Figure 2: Marker Gene Expression Distribution

Conclusion: Join the OpenSeq Initiative to Explore the Future Together

This real-world test showcases the technological advantages of the Cygnus Bio GP1000 in complex single-cell transcriptome research. From rigorous quality control metrics to sensitive detection of intermediate cell characteristics, the GP1000 serves as a reliable tool for immunological research.

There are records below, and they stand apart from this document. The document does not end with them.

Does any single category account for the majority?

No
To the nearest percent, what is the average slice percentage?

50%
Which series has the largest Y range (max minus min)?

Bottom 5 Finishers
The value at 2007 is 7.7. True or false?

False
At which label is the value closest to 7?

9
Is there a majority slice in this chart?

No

The OpenSeq Initiative is now accepting applications! We look forward to partnering with more research colleagues to unlock the mysteries of the single-cell world. Whether your work focuses on developmental biology, tumor immunity, or neuroscience, Cygnus Bio will provide powerful high-throughput sequencing support.

Contact us directly.Email: OpenSeq@cygnusbio.com

References

• [1] Wherry, E. J., & Kurachi, M. (2015). Molecular and cellular insights into T cell exhaustion. Nature Reviews Immunology.
• [2] Miller, B. C., et al. (2019). Subsets of exhausted CD8+ T cells differentially mediate tumor control and respond to checkpoint blockade. Nature Immunology.
• [3] Zander, R., et al. (2019). CD4+ T Cell Help Is Required for the Formation of a Cytolytic CD8+ T Cell Subset that Protects against Chronic Infection and Cancer. Immunity.